WORK INSTRUCTION: Within the records, tally the lines that contain "Летец" and reply with that number only.

PROVIDED MATERIAL:
**********
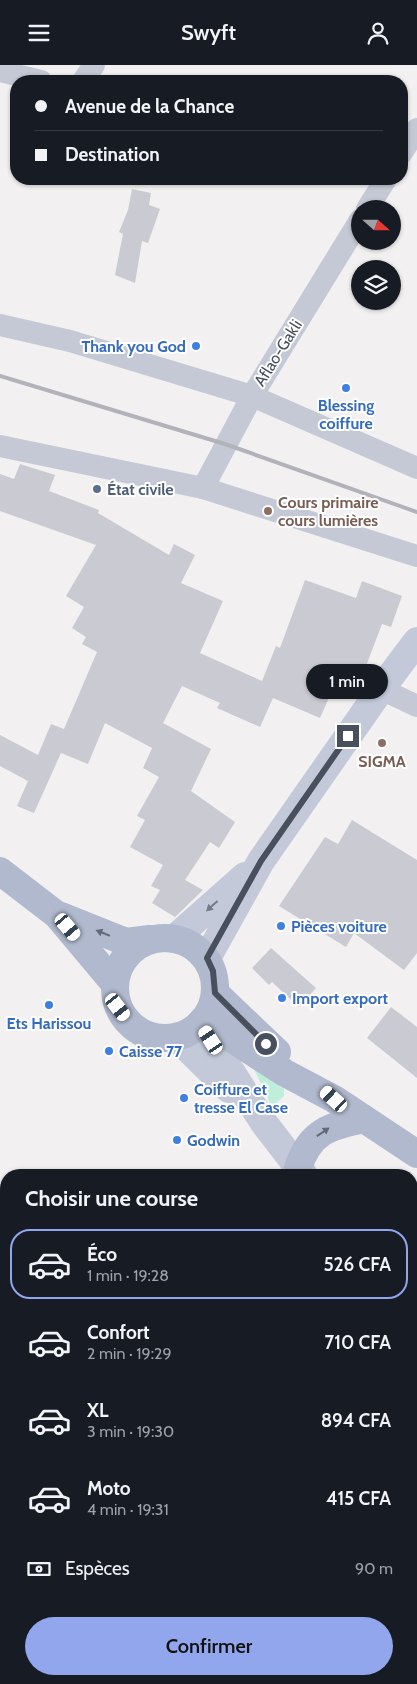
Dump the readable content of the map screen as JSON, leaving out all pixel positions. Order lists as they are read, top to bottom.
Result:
{
  "streets": {
    "street": ["Aflao-Gakli"]
  },
  "places": [
    "Thank you God",
    "Blessing coiffure",
    "État civile",
    "Cours primaire cours lumières",
    "SIGMA",
    "Pièces voiture",
    "Import export",
    "Ets Harissou",
    "Caisse 77",
    "Coiffure et tresse El Case",
    "Godwin"
  ],
  "north": "right",
  "page": {
    "header": "Swyft",
    "banner": ["Avenue de la Chance", "Destination"],
    "bubble": "1 min",
    "heading": "Choisir une course",
    "list": [
      {
        "name": "Éco",
        "note": "1 min · 19:28",
        "value": "526 CFA"
      },
      {
        "name": "Confort",
        "note": "2 min · 19:29",
        "value": "710 CFA"
      },
      {
        "name": "XL",
        "note": "3 min · 19:30",
        "value": "894 CFA"
      },
      {
        "name": "Moto",
        "note": "4 min · 19:31",
        "value": "415 CFA"
      }
    ],
    "pay": ["Espèces", "90 m"],
    "buttons": "Confirmer"
  }
}
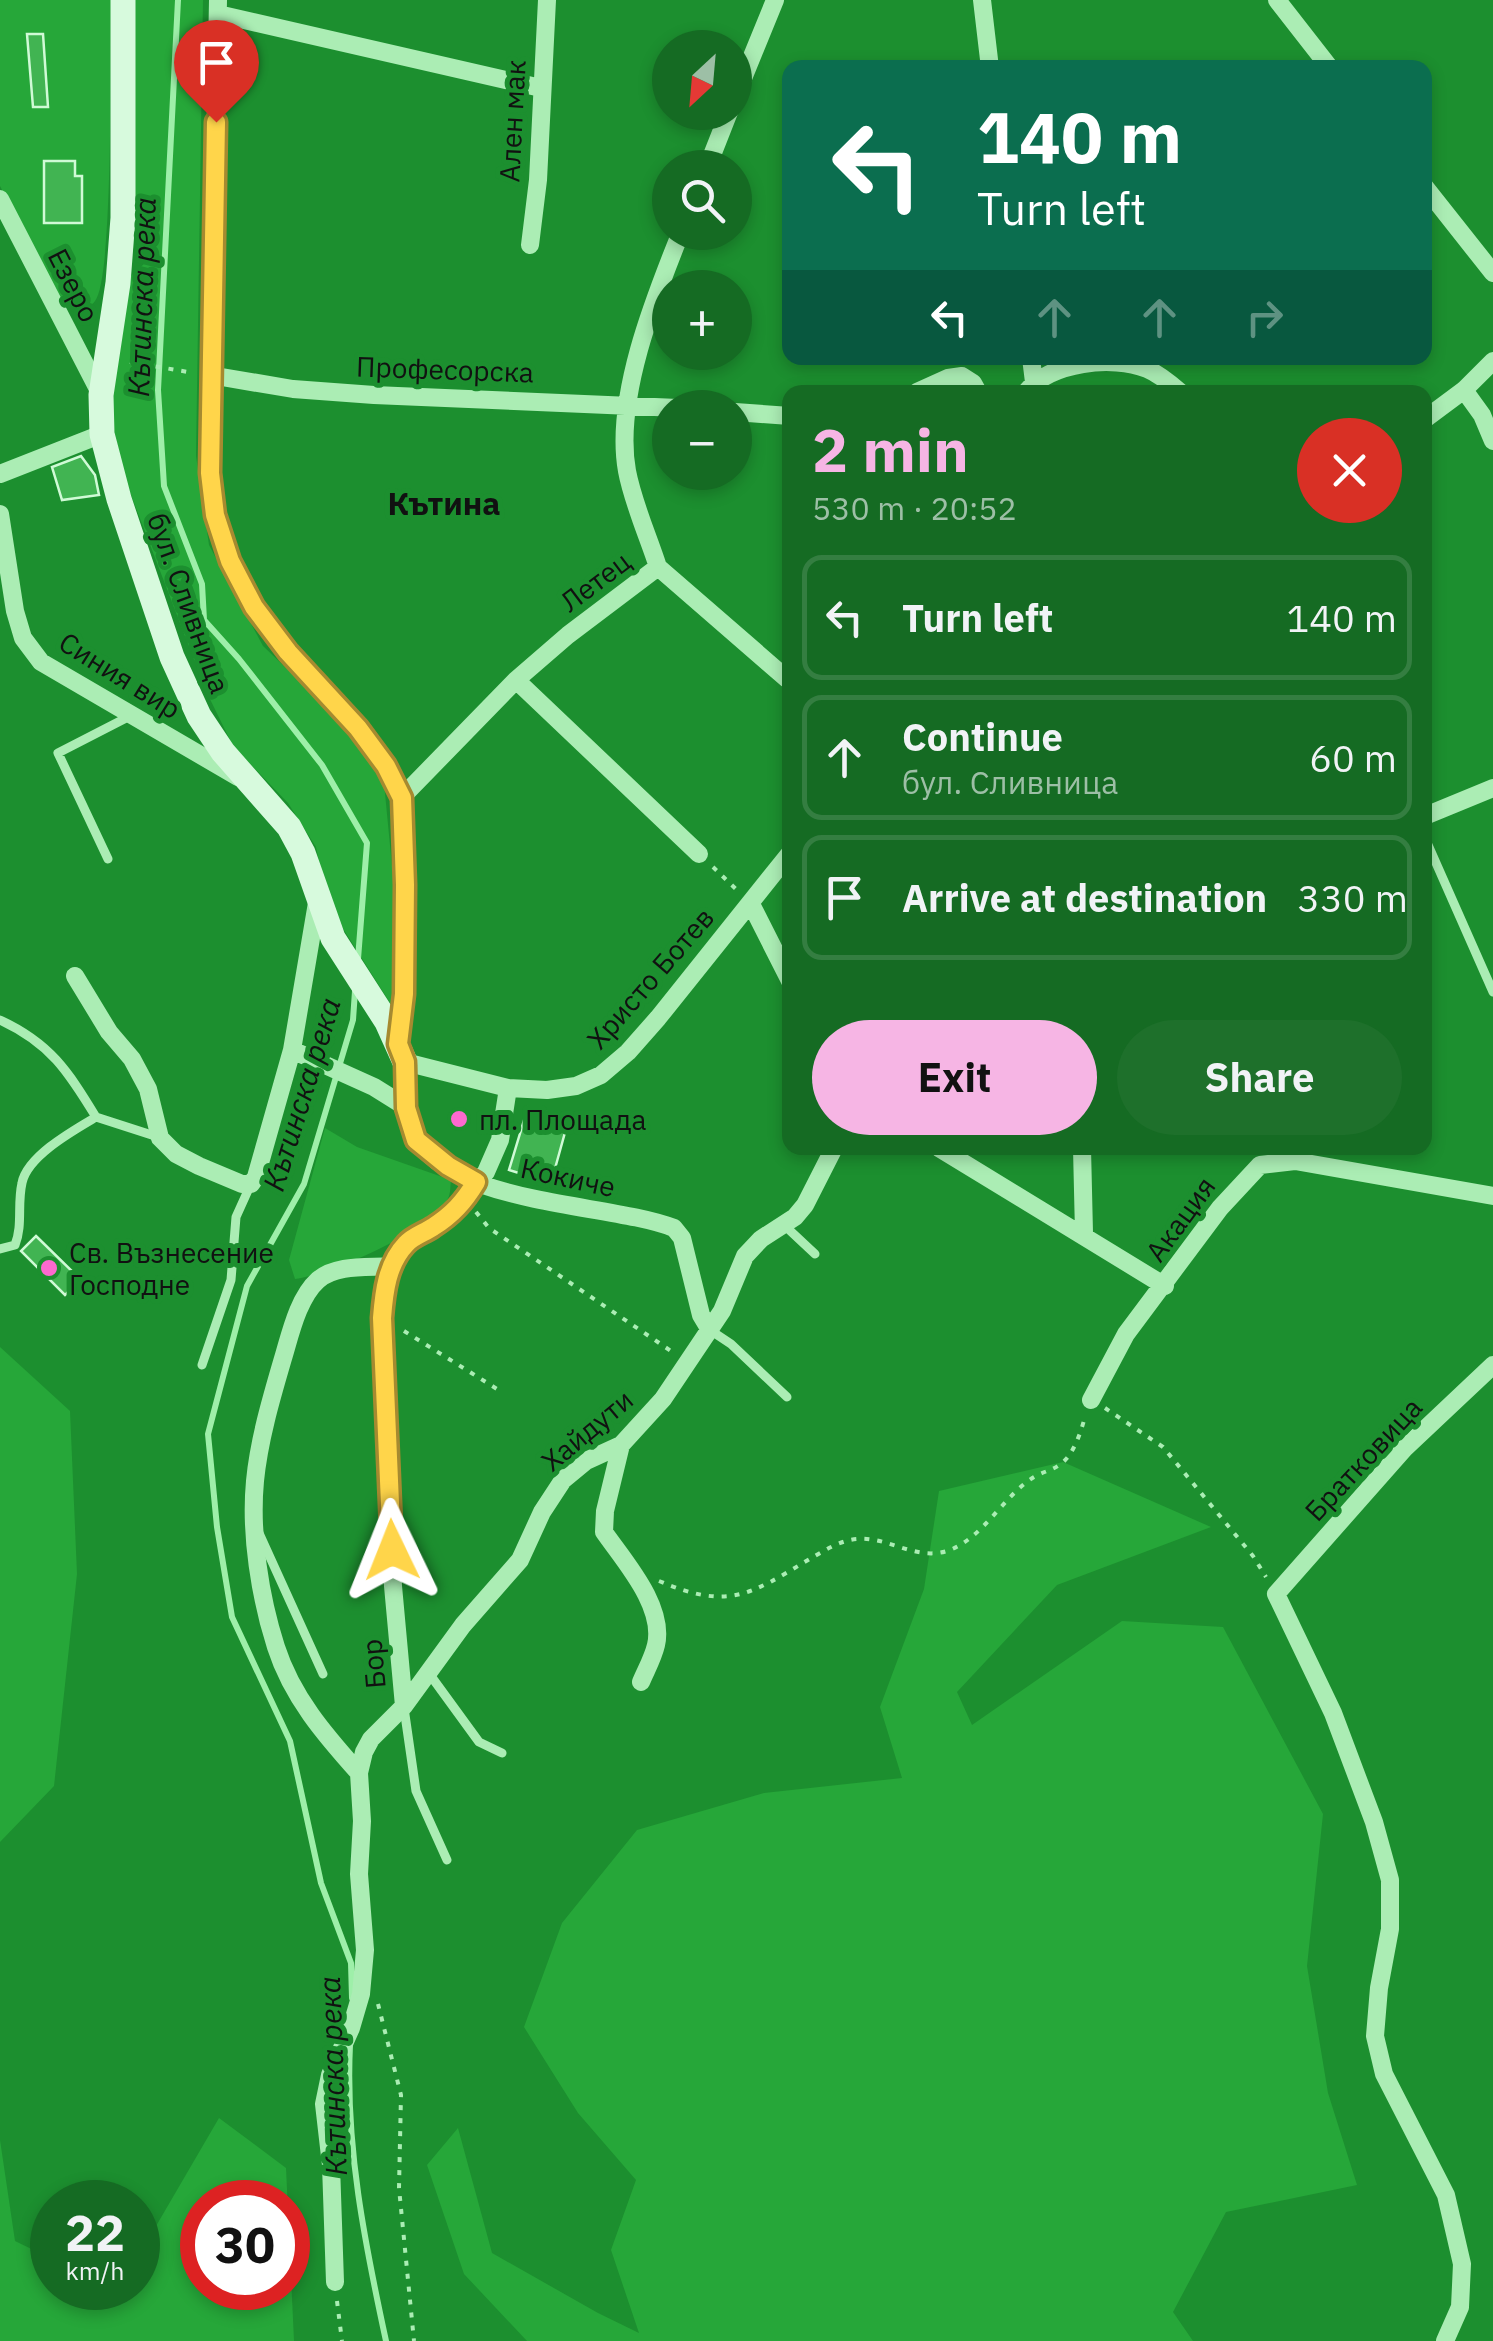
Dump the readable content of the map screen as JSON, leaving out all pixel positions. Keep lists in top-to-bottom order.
{
  "streets": {
    "street": [
      "Ален мак",
      "Езеро",
      "Професорска",
      "Летец",
      "бул. Сливница",
      "Синия вир",
      "Христо Ботев",
      "Кокиче",
      "Акация",
      "Хайдути",
      "Братковица",
      "Бор"
    ]
  },
  "crossings": [
    ["Ален мак", "бул. Сливница"],
    ["Езеро", "бул. Сливница"],
    ["Професорска", "Летец"],
    ["Професорска", "бул. Сливница"],
    ["Летец", "бул. Сливница"],
    ["бул. Сливница", "Синия вир"],
    ["бул. Сливница", "Христо Ботев"],
    ["Кокиче", "Хайдути"],
    ["Хайдути", "Бор"]
  ],
  "districts": ["Кътина"],
  "water": ["Кътинска река"],
  "places": ["пл. Площада", "Св. Възнесение Господне"],
  "north": "bottom left",
  "page": {
    "map_buttons": ["+", "−"],
    "turn": ["140 m", "Turn left"],
    "heading": ["2 min", "530 m · 20:52"],
    "list": [
      {
        "name": "Turn left",
        "value": "140 m"
      },
      {
        "name": "Continue",
        "note": "бул. Сливница",
        "value": "60 m"
      },
      {
        "name": "Arrive at destination",
        "value": "330 m"
      }
    ],
    "buttons": ["Exit", "Share"],
    "speed": "22 km/h",
    "limit": "30"
  }
}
**********
PROBLEM SOLUTION: 3